Researchers study how mindfulness meditation affects students

BALTIMORE - Researchers are studying the effects of mindfulness in the classroom.

The practice was once synonymous with yoga studios. These days, even major corporations offer the training to employees. Mindfulness practices involve focusing on the present and on breathing.

Researchers at Johns Hopkins University are studying the effects of mindfulness training on students in urban elementary schools.

Before students at Baltimore City public schools start reading and writing, they begin the day with reflection by participating in a daily two-minute-long mindfulness exercise.

"A lot of these students are coming into school in a state of fight or flight," Dr. Tamar Mendelson, with Johns Hopkins University, said.

Mendelson analyzed mindfulness instruction in Baltimore public schools as elementary students were trained on breathing techniques and yoga poses for 45 minutes four times a week for 12 weeks. Before and after the program, students were surveyed about how they reacted to stress.
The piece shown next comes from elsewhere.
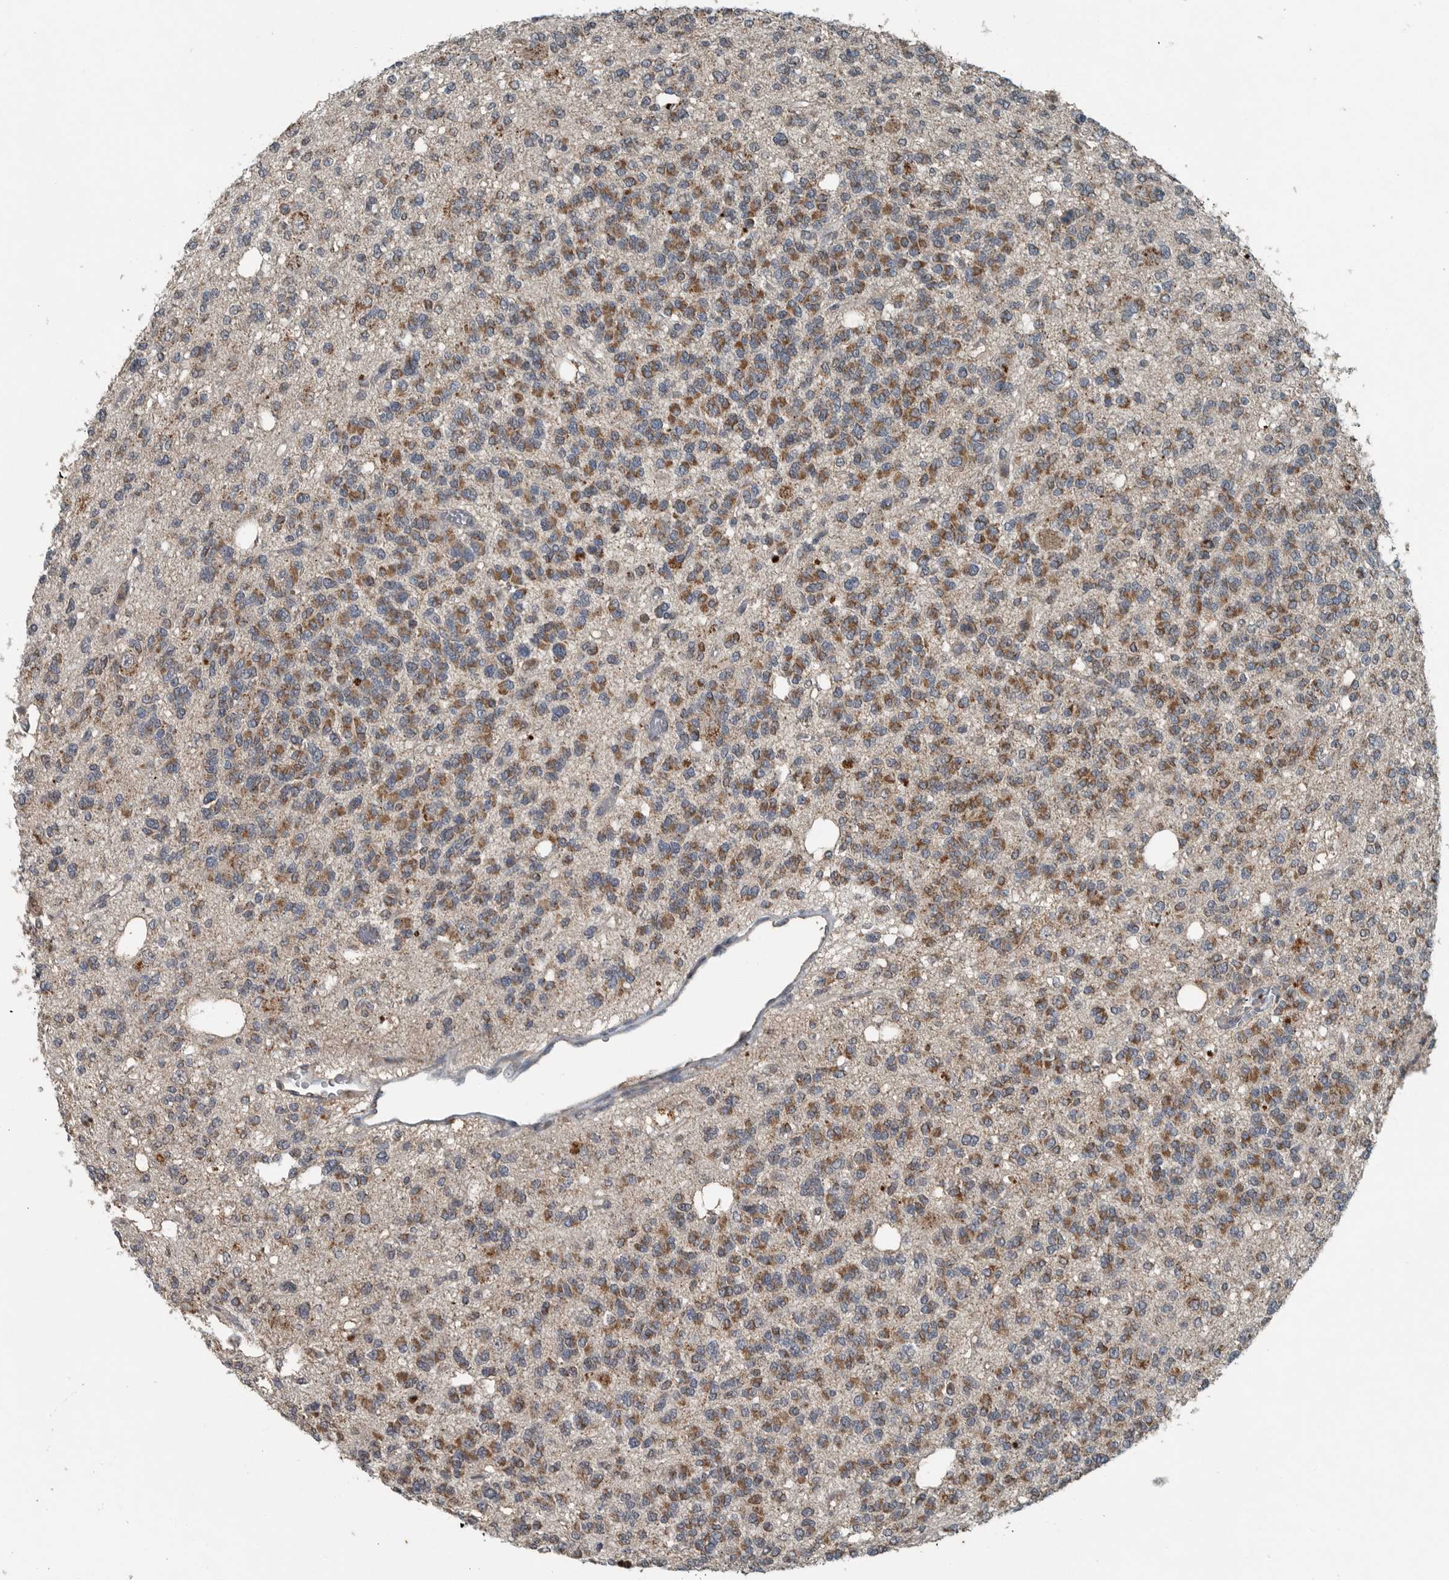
{"staining": {"intensity": "moderate", "quantity": ">75%", "location": "cytoplasmic/membranous"}, "tissue": "glioma", "cell_type": "Tumor cells", "image_type": "cancer", "snomed": [{"axis": "morphology", "description": "Glioma, malignant, Low grade"}, {"axis": "topography", "description": "Brain"}], "caption": "Brown immunohistochemical staining in human glioma reveals moderate cytoplasmic/membranous positivity in approximately >75% of tumor cells.", "gene": "IL6ST", "patient": {"sex": "male", "age": 38}}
The survey suggested that the children had less rumination and fewer intrusive thoughts after the training. The school offers a mindful moments room where a certified instructor leads students through exercises if they seem stressed in the classroom.

Baltimore is not the only place with mindfulness in the classroom. More than 300 schools will have their students practice mindfulness in a study to improve youth mental health.